- [Requirement]:
Reproduce the part of the items below that begins with the line containing "## References" and ends with the line containing "3. [Devanshi Mittal](https://github.com/mittaldevanshi)", including both of those lines.

(Stored data entries)
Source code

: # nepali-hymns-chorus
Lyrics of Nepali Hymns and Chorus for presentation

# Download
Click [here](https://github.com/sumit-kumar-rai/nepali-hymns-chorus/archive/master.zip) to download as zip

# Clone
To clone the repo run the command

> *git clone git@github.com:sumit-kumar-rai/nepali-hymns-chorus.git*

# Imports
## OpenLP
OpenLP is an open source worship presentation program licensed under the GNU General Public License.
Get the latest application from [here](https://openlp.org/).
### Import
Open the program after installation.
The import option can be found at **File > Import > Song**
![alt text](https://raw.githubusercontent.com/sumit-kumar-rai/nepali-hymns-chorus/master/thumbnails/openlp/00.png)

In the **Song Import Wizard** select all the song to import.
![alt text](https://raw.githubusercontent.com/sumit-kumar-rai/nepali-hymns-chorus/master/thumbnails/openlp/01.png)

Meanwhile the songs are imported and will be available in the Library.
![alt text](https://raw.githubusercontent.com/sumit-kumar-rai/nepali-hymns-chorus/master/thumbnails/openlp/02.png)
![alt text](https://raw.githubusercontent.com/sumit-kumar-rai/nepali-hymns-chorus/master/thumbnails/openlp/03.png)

...

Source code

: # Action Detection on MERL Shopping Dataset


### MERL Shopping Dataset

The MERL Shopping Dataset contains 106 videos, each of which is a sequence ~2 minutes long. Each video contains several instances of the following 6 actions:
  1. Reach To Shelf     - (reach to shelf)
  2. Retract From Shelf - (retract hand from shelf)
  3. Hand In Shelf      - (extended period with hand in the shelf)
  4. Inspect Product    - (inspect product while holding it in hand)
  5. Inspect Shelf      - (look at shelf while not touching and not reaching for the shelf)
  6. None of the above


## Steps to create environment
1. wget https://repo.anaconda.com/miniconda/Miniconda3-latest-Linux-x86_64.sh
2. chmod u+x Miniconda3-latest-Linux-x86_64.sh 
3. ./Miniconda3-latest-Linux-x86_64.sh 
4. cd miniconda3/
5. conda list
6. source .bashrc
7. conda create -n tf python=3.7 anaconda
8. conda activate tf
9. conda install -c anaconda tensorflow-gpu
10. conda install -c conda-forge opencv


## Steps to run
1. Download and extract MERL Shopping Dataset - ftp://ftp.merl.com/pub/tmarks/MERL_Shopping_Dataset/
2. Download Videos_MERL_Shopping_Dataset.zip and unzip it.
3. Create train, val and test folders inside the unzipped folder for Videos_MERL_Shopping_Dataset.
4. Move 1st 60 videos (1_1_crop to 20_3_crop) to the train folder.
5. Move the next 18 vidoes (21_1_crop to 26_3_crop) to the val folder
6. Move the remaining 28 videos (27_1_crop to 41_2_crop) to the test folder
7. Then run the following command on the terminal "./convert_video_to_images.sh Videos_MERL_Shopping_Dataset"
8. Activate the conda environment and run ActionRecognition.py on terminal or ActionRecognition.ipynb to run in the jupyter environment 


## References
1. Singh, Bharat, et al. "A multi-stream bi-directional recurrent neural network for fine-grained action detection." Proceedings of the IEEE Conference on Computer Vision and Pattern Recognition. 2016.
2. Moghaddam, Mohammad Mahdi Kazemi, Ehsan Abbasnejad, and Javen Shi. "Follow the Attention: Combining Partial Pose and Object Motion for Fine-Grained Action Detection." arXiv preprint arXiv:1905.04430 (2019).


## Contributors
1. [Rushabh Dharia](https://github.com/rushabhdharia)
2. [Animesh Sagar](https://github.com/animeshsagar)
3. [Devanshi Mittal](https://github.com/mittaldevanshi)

- [Response area]:
## References
1. Singh, Bharat, et al. "A multi-stream bi-directional recurrent neural network for fine-grained action detection." Proceedings of the IEEE Conference on Computer Vision and Pattern Recognition. 2016.
2. Moghaddam, Mohammad Mahdi Kazemi, Ehsan Abbasnejad, and Javen Shi. "Follow the Attention: Combining Partial Pose and Object Motion for Fine-Grained Action Detection." arXiv preprint arXiv:1905.04430 (2019).


## Contributors
1. [Rushabh Dharia](https://github.com/rushabhdharia)
2. [Animesh Sagar](https://github.com/animeshsagar)
3. [Devanshi Mittal](https://github.com/mittaldevanshi)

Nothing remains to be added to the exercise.